On April 20, Bloomberg says Demetriou, Younger and Pickering pocked “in excess of $100m” each. Commins the elder made around $30m. George Commins made around $8m despite seemingly having very little trading experience. Roase made $90m.

The defining factor of April 20 was the oil price: at 2.08pm it went negative and closed at a ‘final print’ or settlement price of –$37.63 per barrel. The traders in the group of nine were by far the biggest sellers of both WTI futures and spreads in the last half hour of the market. And they ended up being paid twice: both for futures they sold during the day when the price was positive and again for those they bought via Trading at Settlement (TAS) contracts when the price was negative. They also made money on the spread. The resulting profits were huge.

They haven’t gone unnoticed. Bloomberg says the CFTC and the U.S. attorney for the Southern District of New York are looking into the trades. None of the traders in the group of nine have been accused of anything illegal and Bloomberg notes that their strategy is standard practice in the oil market. However, traders in the past have got into trouble for deliberately pushing closing prices down rather than simply benefiting from where the price ends the day. 

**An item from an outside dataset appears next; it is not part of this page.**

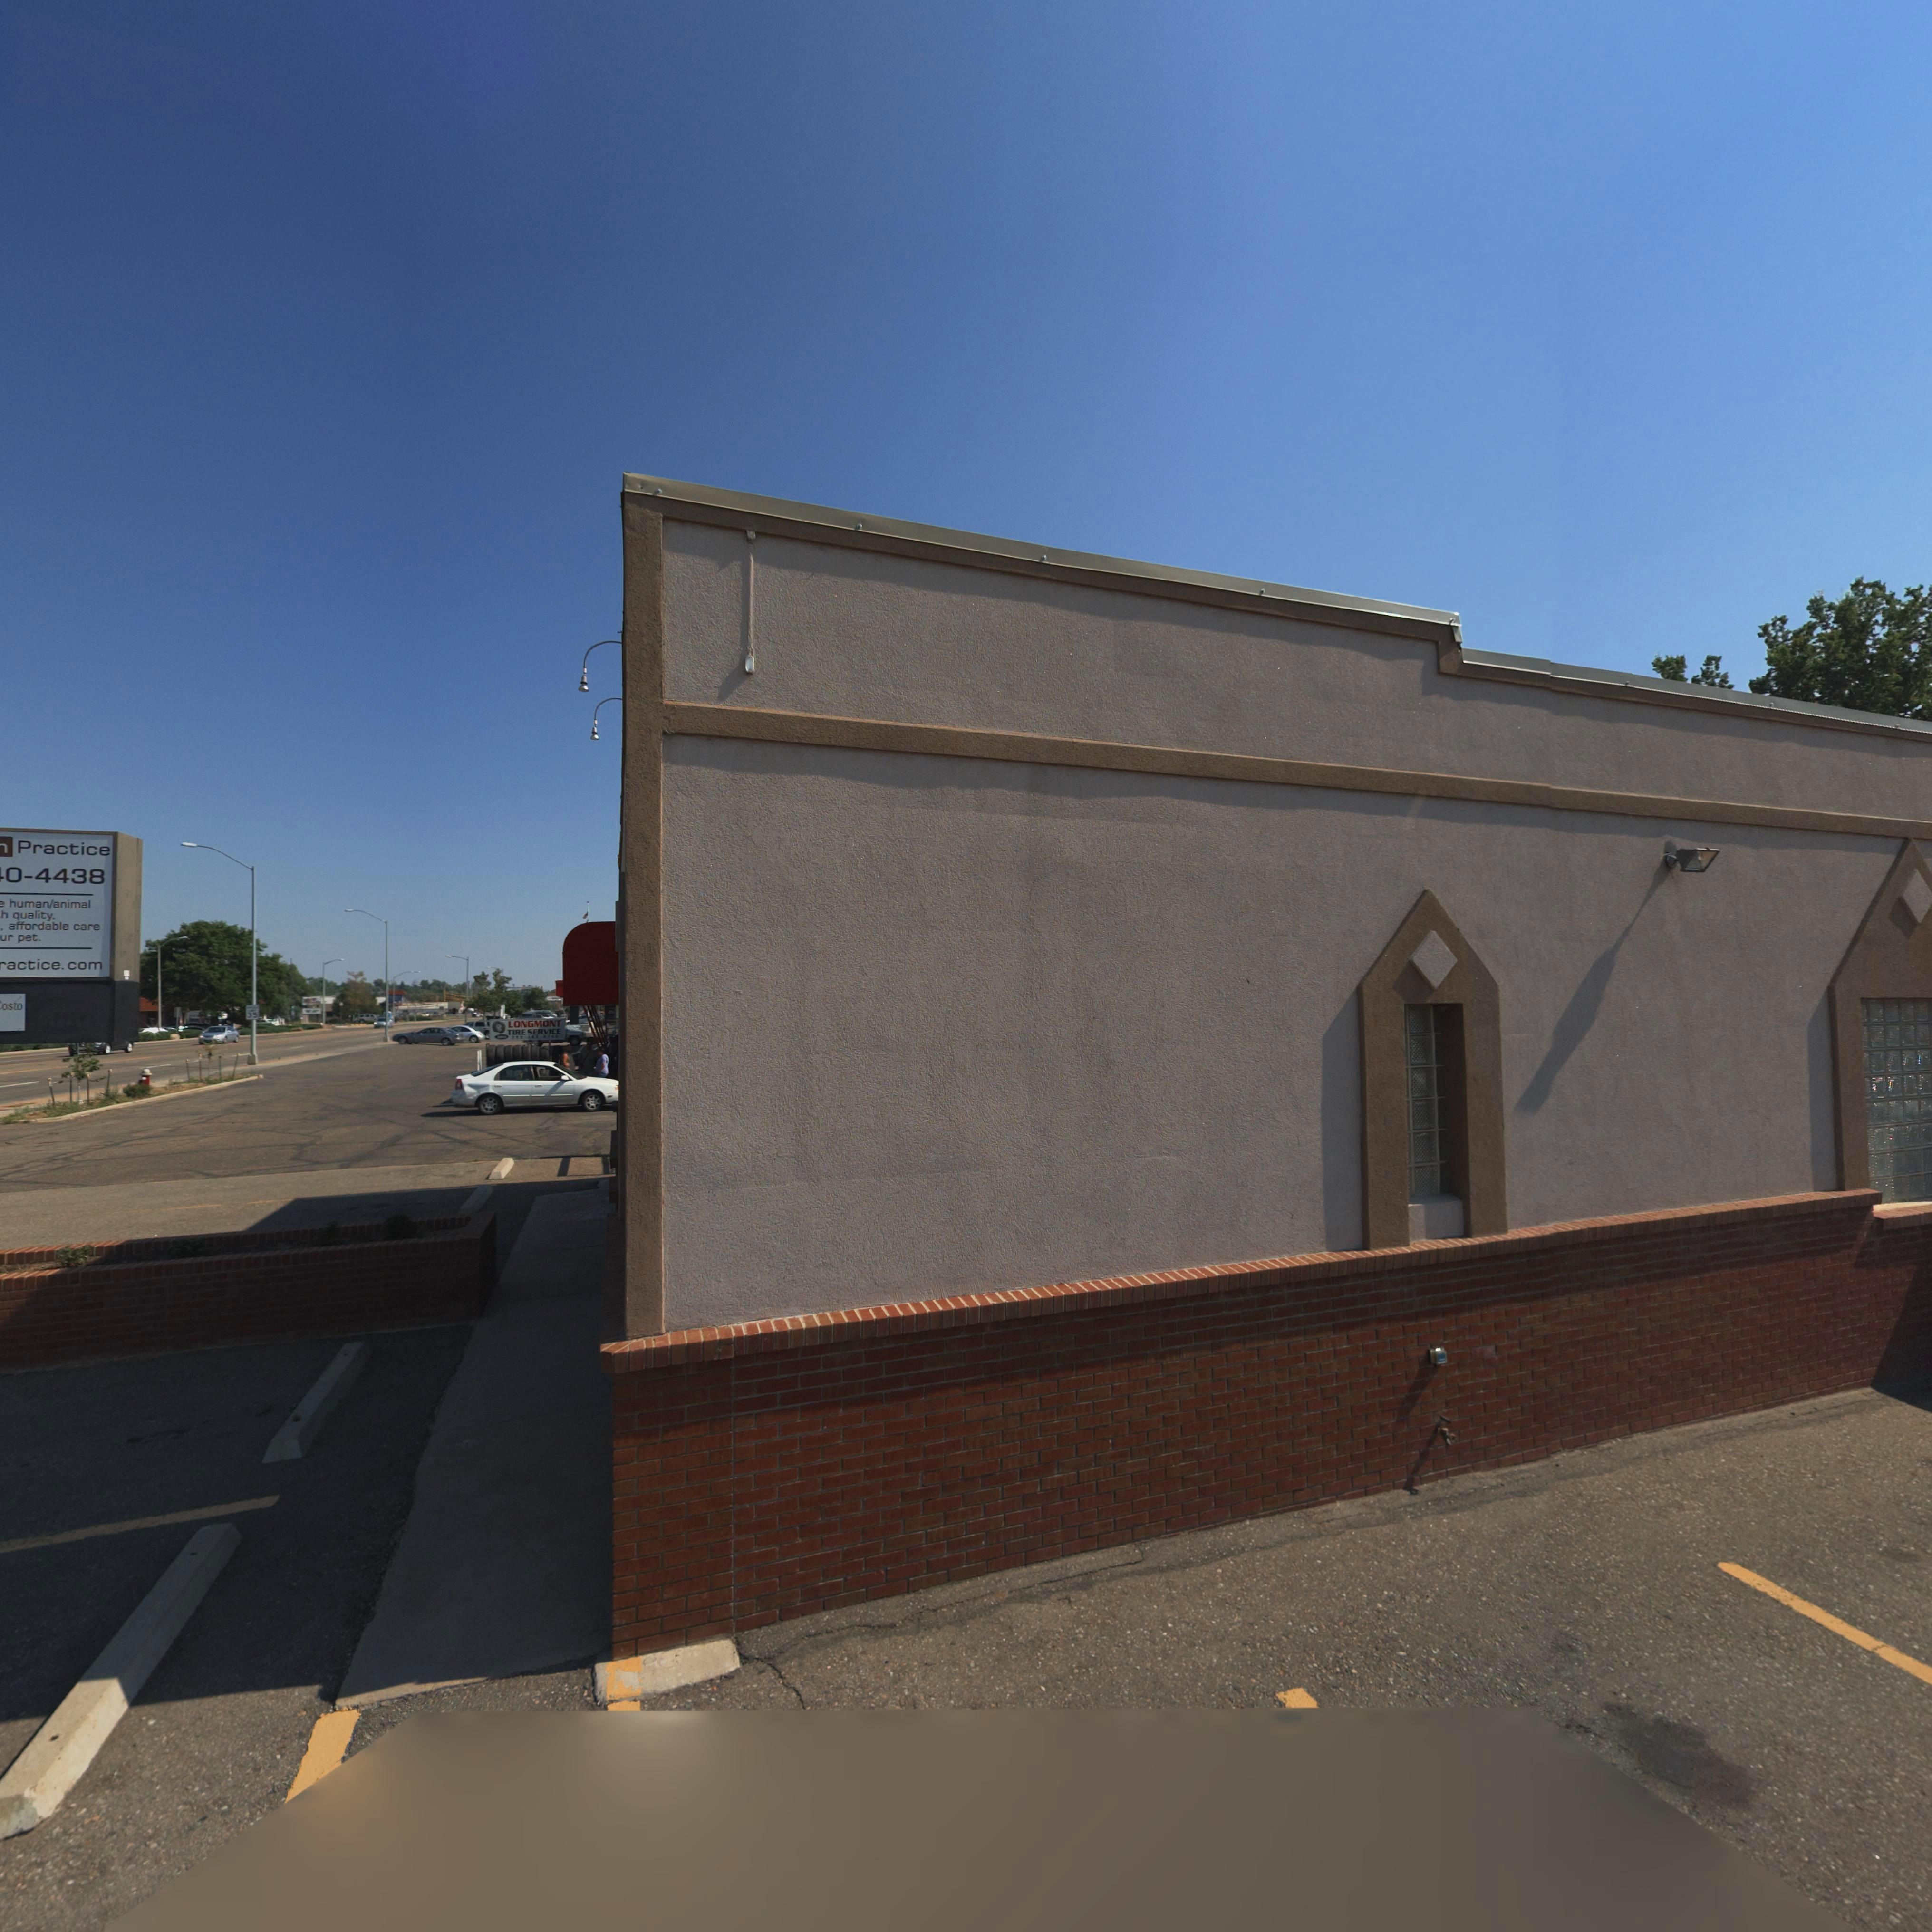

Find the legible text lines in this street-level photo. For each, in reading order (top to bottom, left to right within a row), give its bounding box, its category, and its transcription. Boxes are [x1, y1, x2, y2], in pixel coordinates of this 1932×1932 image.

[508, 1019, 562, 1028] BusinessName: LONGMONT
[507, 1027, 562, 1035] BusinessName: TIRE SERVICE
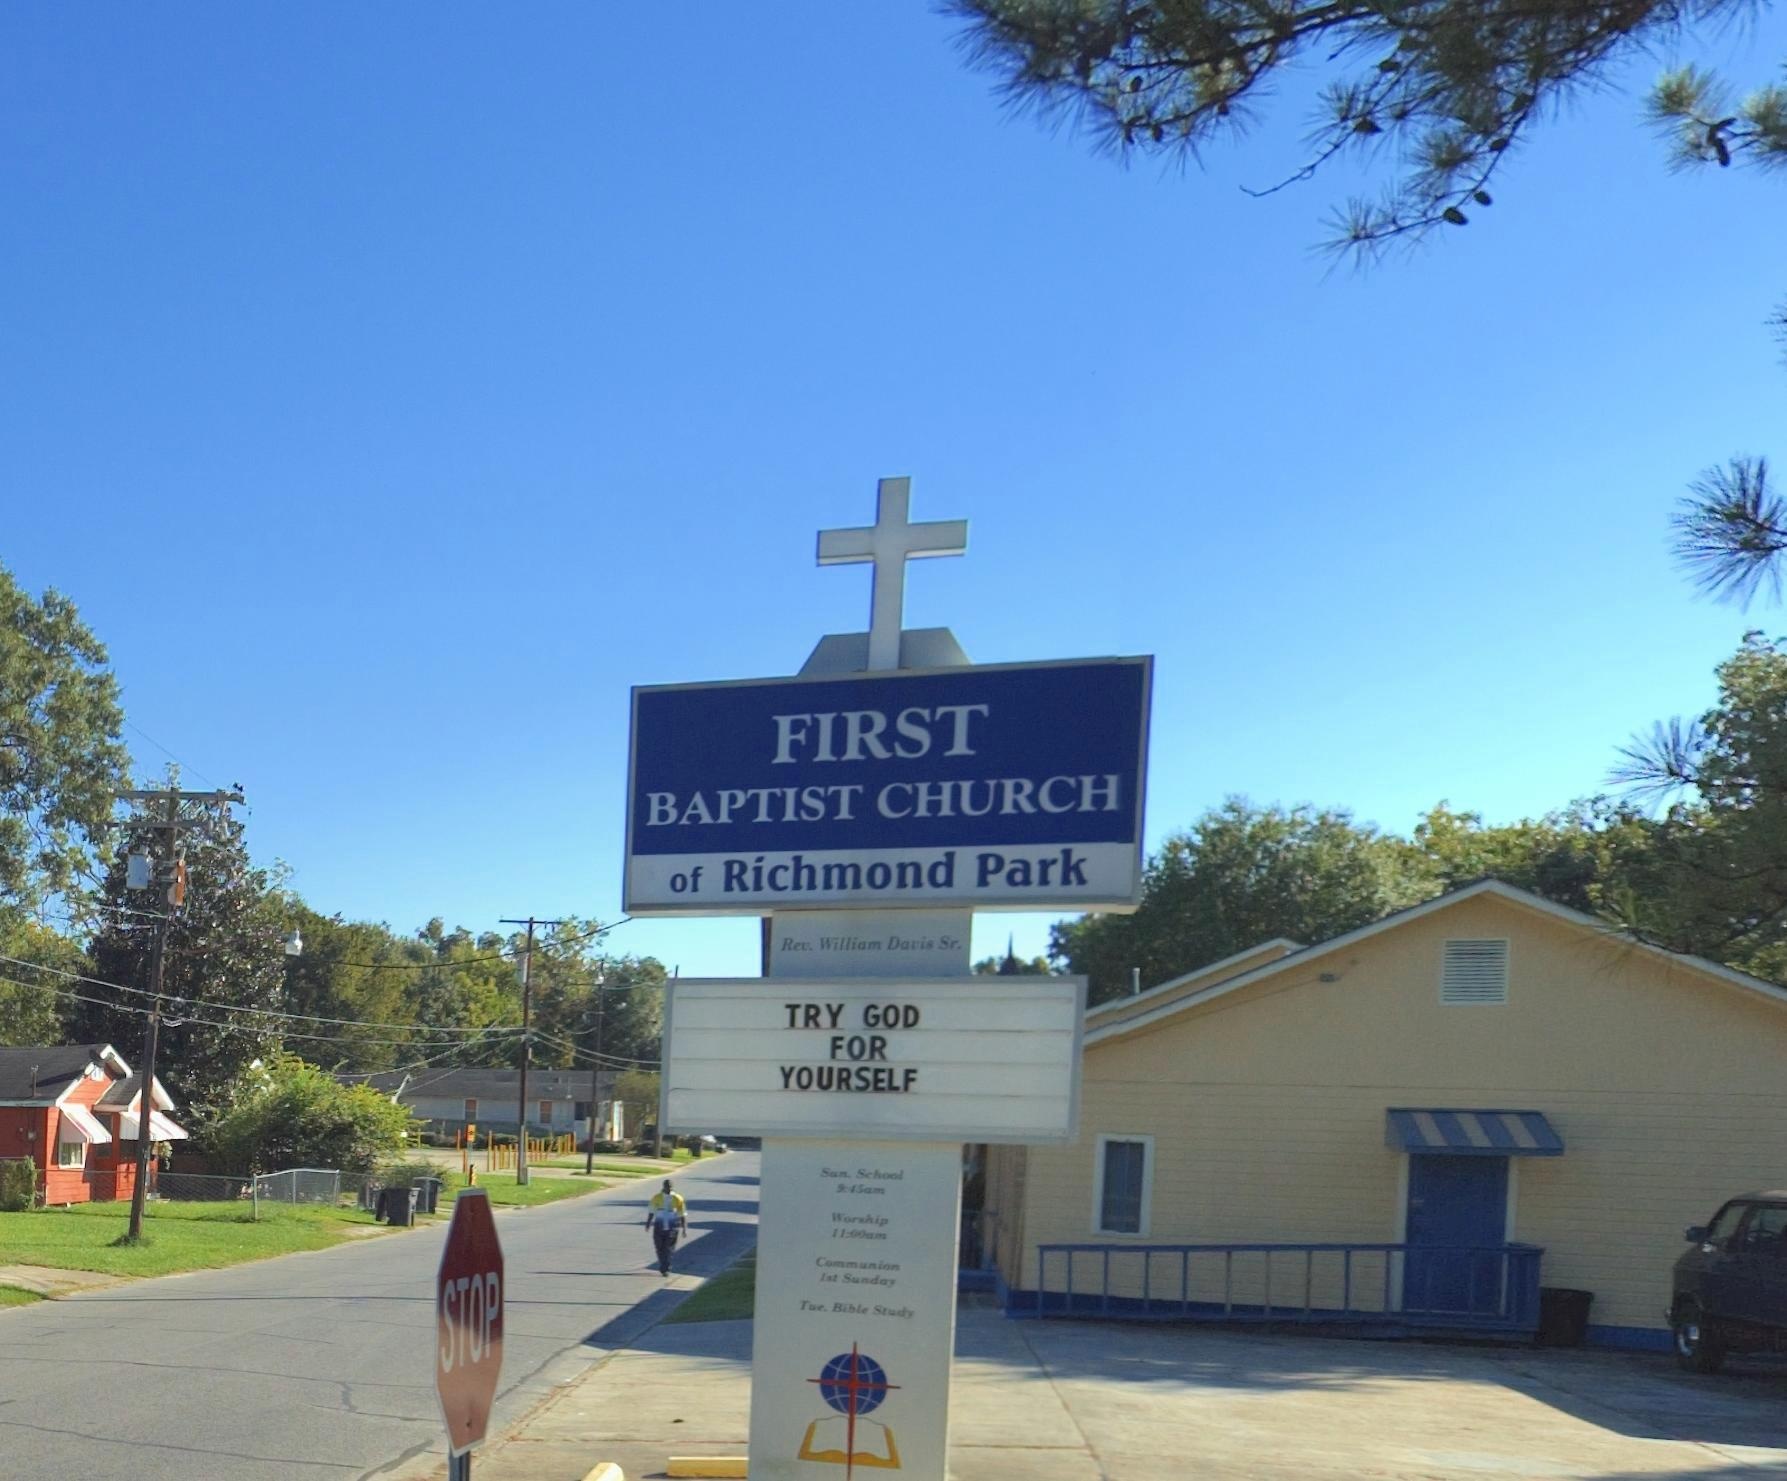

Many of the group of nine live in Theydon Bois, an affluent Essex Village, where they appear to be neighbors on Piercing Hill – a prestigious road filled with houses worth £2m+. They might not want to spend their windfalls yet, but plenty of people are rooting for them to keep the money. “It’s funny how if it was BP or Goldman Sachs that made the money, no one would bat an eyelid, but when it’s a bunch of working-class lads, people say they’re cheating,” says one trader who knows them.